Another principle which has been applied by the court in these types of cases is that:

When a party fails to perfect timely its appeal "a jurisdictional defect is created which may not be excused in the absence of unusual circumstances which are not attributable to the appellant or the appellant's attorney."

Carr v. State, Del.Supr., 554 A.2d 778, 779 (1989) p. 779 (quoting Riggs v. Riggs, Del. Supr. 539 A.2d 163, 164 (1988)).

Although the above opinions deal with appeals from lower courts to higher courts which were not filed on time, the situation there is analogous to the case at bar. In the appeal cases not only a court rule but also a statute established the time for filing the appeal and, hence, the courts recognized that the failure to file a timely appeal amounted to a jurisdictional defect. Nevertheless, the courts recognized an implied exception and extended the statutory time limits in respect to cases which fell within the exception.

I can perceive no difference between the appeal cases and the instant case since both involve the failure to file a pleading within a statutorily created period of limitations. Therefore, I will apply the principles discussed above to the facts of this case.

I conclude that when court personnel told the plaintiff and her agent, Mr. Muhammad, that the Prothonotary's office closed at 5 p.m. and no one would be there after 5 p.m., the court personnel failed to give her complete and accurate information and thereby inadvertently misled her. Specifically, when the court personnel knew that plaintiff was in the office to file a complaint and knew that someone was to deliver the complaint shortly after the 5 p.m. closing time, the plaintiff should have been informed that there was a procedure by which the complaint could have been clocked in and filed after hours. Instead, the plaintiff was told that the office would close at 5 p.m. and no one would be in the Prothonotary's office after then which, while true, was also incomplete in the sense that a procedure was in place which would permit a paper to be filed in that office after 5 p.m. Thus, under these unusual circumstances, the default was occasioned by court related personnel.

I further find that plaintiff acted with due diligence. Although she waited until the last day to attempt to file the complaint, she appeared at the courthouse on that day and her agent attempted to deliver the complaint to her during office hours but, due to unforeseen circumstances, was prevented from doing *1233 so. Nevertheless, he arrived at the courthouse that day to deliver the complaint and, in fact, the complaint would have been filed on time if he had not been given incomplete information by a court clerk which misled him though no fault of his own.

Statutes of limitations are enacted to require plaintiffs to use diligence in bringing suits so that defendants are not prejudiced by undue delay. I find in this case that to permit the complaint to be filed does not contravene the public policy underlying the statute because plaintiff acted diligently; suit was not filed on time because of incomplete (and thus erroneous) information given by court personnel; and plaintiff diligently filed her complaint on the next day that the Prothonotary's office was open.

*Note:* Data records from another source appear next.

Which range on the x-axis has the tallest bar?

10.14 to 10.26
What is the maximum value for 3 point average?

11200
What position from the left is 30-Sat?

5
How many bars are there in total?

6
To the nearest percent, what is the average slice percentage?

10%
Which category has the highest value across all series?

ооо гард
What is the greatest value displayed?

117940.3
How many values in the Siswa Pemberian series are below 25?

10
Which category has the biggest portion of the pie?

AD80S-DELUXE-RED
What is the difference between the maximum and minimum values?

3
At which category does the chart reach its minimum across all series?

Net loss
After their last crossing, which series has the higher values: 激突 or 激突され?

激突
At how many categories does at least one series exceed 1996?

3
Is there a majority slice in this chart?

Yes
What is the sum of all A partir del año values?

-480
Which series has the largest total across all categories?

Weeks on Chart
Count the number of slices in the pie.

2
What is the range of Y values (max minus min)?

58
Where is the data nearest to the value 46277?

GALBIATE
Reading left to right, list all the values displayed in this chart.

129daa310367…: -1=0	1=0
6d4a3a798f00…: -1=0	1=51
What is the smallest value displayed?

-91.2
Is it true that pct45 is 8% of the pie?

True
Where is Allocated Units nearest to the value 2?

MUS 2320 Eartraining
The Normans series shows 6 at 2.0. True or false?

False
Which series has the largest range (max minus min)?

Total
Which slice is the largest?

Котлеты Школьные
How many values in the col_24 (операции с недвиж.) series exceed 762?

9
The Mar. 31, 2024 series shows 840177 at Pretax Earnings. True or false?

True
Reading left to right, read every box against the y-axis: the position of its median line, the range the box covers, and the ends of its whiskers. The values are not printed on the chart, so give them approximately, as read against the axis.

Defendant's motion for judgment on the pleadings is denied.

NOTES

[1] The Prothonotary is the clerk of the Superior Court and the office receives and files complaints for that Court.

[2] Security personnel in the Courthouse after hours are authorized to unlock the Prothonotary's office in order to allow persons to clock in documents on a time stamp machine and leave them in a bin.

[3] "TR" indicates a reference to the transcript of the hearing on defendant's motion for summary judgment on September 29, 1995.